Pixelwise segmentation is demonstrated in the visualisation of the Panda field of view as shown above. The RGB network learnt features based on colour and texture, where as the depth network learnt features based on shape, particularly the distinctive curvature of the elbow joint. As to be expected, it can be fooled by objects exhibiting similar features.
It would be more beneficial if the depth and RGB information could be learnt in the context of the current configuration of the robot, specifically the joint angles of the robot. The Panda may then be able to learn to distinguish between itself and another Panda, or even another object with properties similar to the features that have been learnt by the network. To achieve this, the joint angles could be incorporated as inputs after the encoder to ensure sufficient emphasis is placed on the relatively few inputs representing the state of the robot.
Identifying Other agents
Identifying other agents in the environment is an important aspect of collaborating robots. In our approach another robot is defined by the fact that it is moving. A stationary robot can be treated as any other object in the environment. Once it starts moving however the robot has to be a lot more careful around it and as a later step maybe even plan its trajectory differently.

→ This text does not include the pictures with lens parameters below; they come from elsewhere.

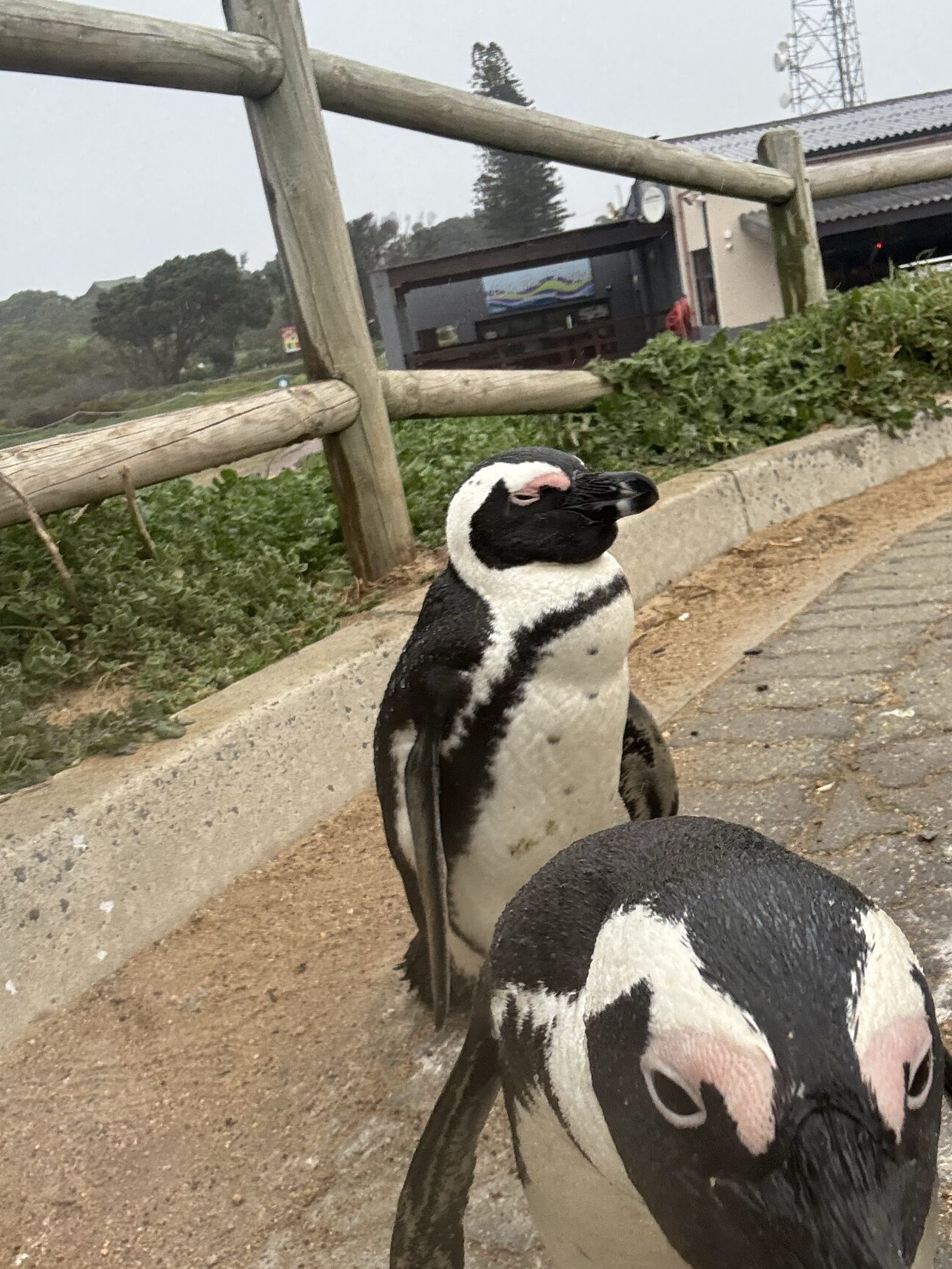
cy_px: 685
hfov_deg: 40.6
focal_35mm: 35
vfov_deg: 52.6
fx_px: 1283
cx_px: 552
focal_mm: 2.69
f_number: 1.9
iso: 20
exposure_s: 1/121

This is why we wanted to be able to detect motion in the environment. We have then used a pre-trained neural network called FlowNet2 [@@ilg2017flownet] developed by Freiburg to detect the movement between to camera frames.
The video below shows the detected flow of a moving robot. On the left you can see the Panda picking up objects and on the right the detected flow, which can be interpreted as the velocity in x and y direction. To visualize it the output flow is graded by both magnitude and direction of velocity.

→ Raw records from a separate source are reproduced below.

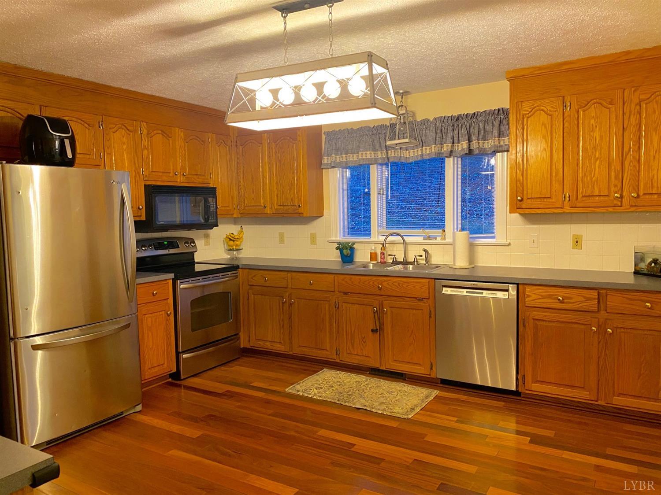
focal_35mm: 26
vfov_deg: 53.0
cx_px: 330
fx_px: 496
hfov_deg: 67.3
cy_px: 248
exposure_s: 1/40
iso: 320
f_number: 1.8
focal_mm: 4.25
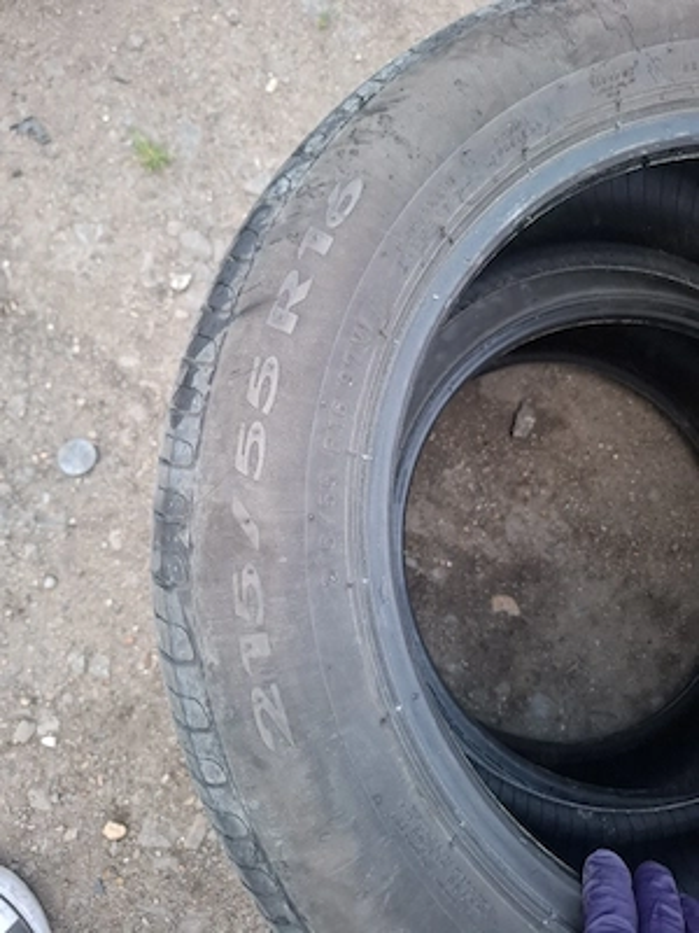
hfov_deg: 58.9
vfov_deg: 73.9
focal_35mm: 23
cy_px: 466
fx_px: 619
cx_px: 350
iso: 320
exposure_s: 1/50
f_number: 1.8
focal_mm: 5.54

Video showing the detection of motion whilst the Panda is picking up blocks.
One disadvantage of FlowNet2 is that it can only detect movement if the camera itself is stationary. Deducting the camera movement from the frames as a preprocessing step might be possible for small movements of the camera but is not feasible in our scenario.
This means that we would have to stop the robots movement every now and again to scan the environment for moving objects. If the robot detects a moving object close to its next target position it should then plan its movement slower and stop more often to check for moving objects.
Even though the detection of movement works quite well for us, we have not yet integrated this classification into our brownie tasks since we are not collaborating with another robot yet. For future work it would be very interesting to try to add as a part of the collision avoidance.
Conclusions and Future Work
While completing a task with the Panda we have been successful in using deep learning to classify SELF pixel-wise in images using SegNet, as well as with each of the 9 LiDAR sensors using a combination of feedforward neural networks. We are able to estimate live LiDAR readings anticipated within the default ENVIRONMENT. Based on this information, we can deduce OTHER objects in the environment. Future work includes combining the task and joint control modes into one controller, where this classification can be used to inform collision avoidance. In the absence of knowing SELF, the Panda would attempt to avoid itself resulting in unpredictable behaviour.
Detecting movement provides a strategy for detecting OTHER agents. We are able to detect motion in the field of view of a stationary end effector using FlowNet2 returning pixel wise classification of OTHER based on movement. This was demonstrated using footage of our Panda completing a task to show how this can be used in practise. Future work includes incorporating this into trajectory planning to the point where collaborating robots could apply turn taking when completing a task. There are additional demonstrations using footage from the Panda depth camera.